The Quiet Power of Creativity in Healing Young Lives

Creativity has always been at the heart of residential childcare worker Fraser’s life. Before joining Care Visions, he trained as a secondary school art and design teacher, later moving into prisons across Scotland to teach art to men, women and young offenders. It was there, in some of the most challenging environments, that Fraser saw just how powerful creativity can be for people who are struggling.

 

“I saw first-hand how art helped individuals become calmer, more focused, and more open,” Fraser explains.

 

In prison, creative projects often became a turning point, a rare chance for people to reflect, express themselves safely, and reconnect with parts of themselves they’d lost along the way.

 

“It was a gateway,” he says. “A way for them to engage, to think differently, to process things they couldn’t say out loud.”

 

That experience shaped much of what Fraser brings to residential child care today. When young people arrive in residential child care, they’re often coping with stress, overwhelm or trauma. Talking about their feelings can feel impossible. Creativity offers something gentler.

 

“Art gives young people a quiet, introspective space,” Fraser says. “A different kind of therapeutic care.”

 

Fraser supports a young person who finds it hard to focus or express their thoughts verbally.
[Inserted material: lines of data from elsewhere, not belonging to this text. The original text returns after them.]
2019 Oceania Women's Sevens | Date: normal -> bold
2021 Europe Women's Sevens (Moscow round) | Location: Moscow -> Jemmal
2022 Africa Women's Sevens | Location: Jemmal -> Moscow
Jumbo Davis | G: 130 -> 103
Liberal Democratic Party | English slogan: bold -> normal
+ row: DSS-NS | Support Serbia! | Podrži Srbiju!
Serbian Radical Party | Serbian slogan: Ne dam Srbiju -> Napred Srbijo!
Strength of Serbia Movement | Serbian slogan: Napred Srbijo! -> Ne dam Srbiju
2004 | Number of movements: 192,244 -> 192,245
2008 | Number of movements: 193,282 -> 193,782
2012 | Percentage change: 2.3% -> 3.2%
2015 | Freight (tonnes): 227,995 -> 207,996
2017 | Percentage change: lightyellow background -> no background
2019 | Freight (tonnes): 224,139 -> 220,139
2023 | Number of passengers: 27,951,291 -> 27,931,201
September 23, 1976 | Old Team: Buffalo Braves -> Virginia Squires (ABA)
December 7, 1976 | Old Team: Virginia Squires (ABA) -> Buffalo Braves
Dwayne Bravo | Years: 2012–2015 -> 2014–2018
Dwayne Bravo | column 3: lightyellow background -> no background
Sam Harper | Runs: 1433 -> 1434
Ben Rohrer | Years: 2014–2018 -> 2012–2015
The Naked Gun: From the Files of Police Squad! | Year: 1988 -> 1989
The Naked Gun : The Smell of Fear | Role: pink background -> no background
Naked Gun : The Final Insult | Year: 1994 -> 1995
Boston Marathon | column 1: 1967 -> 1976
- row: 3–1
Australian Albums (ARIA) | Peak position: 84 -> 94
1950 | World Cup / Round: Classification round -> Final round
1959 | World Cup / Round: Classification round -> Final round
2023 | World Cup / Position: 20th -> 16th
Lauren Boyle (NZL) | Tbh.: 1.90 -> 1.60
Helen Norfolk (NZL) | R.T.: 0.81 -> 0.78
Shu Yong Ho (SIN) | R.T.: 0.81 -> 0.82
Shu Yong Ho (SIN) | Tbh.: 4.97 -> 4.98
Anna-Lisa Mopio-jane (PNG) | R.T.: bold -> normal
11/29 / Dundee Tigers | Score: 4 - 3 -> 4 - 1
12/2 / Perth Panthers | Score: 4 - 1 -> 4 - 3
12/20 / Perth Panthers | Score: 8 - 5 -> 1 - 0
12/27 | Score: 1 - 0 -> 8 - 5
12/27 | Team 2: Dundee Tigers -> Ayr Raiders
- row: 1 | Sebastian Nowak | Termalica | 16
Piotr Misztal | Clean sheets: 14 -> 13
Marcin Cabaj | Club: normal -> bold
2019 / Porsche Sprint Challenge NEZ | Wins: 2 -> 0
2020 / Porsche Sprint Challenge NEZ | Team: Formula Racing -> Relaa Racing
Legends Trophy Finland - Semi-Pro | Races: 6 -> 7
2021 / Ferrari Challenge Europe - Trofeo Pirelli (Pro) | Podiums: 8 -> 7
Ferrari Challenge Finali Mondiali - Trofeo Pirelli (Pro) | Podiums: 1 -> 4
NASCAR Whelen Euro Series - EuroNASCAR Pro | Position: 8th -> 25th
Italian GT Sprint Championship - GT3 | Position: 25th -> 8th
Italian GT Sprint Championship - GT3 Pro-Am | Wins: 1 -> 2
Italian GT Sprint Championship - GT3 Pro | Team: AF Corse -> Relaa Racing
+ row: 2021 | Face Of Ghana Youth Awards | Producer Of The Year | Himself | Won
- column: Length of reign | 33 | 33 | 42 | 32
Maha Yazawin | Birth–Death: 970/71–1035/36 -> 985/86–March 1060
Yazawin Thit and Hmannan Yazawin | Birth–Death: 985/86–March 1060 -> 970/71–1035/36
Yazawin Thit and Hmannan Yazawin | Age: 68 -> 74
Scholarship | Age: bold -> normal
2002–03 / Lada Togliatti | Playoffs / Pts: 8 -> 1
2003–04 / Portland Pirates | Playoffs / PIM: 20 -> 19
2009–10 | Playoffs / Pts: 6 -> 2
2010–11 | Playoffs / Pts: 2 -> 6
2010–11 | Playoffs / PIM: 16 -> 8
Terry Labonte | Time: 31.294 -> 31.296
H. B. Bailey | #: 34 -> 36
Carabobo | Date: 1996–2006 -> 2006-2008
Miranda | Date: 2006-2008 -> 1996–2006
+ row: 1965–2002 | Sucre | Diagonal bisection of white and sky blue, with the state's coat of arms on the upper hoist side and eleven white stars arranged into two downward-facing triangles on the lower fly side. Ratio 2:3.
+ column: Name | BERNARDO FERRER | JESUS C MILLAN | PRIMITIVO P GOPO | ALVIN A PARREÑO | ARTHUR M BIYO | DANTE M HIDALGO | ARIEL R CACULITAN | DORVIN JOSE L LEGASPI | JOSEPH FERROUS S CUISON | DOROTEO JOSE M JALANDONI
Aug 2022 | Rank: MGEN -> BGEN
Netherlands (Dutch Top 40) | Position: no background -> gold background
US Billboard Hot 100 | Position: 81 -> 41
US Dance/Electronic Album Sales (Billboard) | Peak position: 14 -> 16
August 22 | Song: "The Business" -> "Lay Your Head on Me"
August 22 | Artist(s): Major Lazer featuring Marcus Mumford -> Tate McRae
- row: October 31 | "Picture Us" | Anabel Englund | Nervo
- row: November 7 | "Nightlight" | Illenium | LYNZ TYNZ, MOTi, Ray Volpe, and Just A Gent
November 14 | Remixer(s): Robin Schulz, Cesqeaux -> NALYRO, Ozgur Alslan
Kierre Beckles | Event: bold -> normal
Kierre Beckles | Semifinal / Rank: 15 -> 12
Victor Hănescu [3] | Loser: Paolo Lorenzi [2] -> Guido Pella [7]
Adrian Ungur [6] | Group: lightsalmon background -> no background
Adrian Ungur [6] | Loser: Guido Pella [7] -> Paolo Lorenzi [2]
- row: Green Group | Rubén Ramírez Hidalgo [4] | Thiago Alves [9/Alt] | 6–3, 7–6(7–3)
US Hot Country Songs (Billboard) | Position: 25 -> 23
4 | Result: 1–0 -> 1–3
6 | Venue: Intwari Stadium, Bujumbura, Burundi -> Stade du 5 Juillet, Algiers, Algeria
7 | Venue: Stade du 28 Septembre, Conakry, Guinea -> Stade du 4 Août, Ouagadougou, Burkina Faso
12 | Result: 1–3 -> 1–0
Traditional conversations can be overwhelming, but give them a creative project connected to their interests, and everything shifts. They settle. They concentrate. They communicate through what they create.

 

“They’re able to express ideas they are not yet ready to put into words,” Fraser explains.

 

For Fraser, these moments are everything. Creativity doesn’t just soothe; it builds connection. Sitting side by side, drawing, painting or making something removes pressure and opens the door to trust.

 

Most importantly, creativity reminds young people that they are more than their history. They are makers. Thinkers. Artists. Capable of growth and expression.

 

As Fraser says, “Art helps young people see what they’re capable of sometimes long before they believe it themselves.”

 

In residential child care, that isn’t just creativity. It’s healing.